*Problem statement*
Rewrite the text in the listing below with "Acompanhe-nos" changed to "Siga-nos" and everything else left as it is. Leave the pictures out of your answer.
----------------------------------------
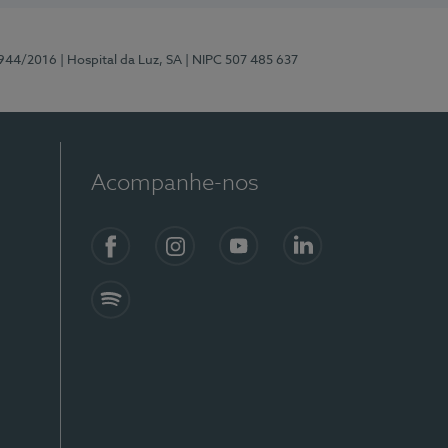
0944/2016
| Hospital da Luz, SA
| NIPC 507 485 637
Acompanhe-nos
Facebook
Instagram
YouTube
LinkedIn
Spotify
----------------------------------------
*Answer*
0944/2016
| Hospital da Luz, SA
| NIPC 507 485 637
Siga-nos
Facebook
Instagram
YouTube
LinkedIn
Spotify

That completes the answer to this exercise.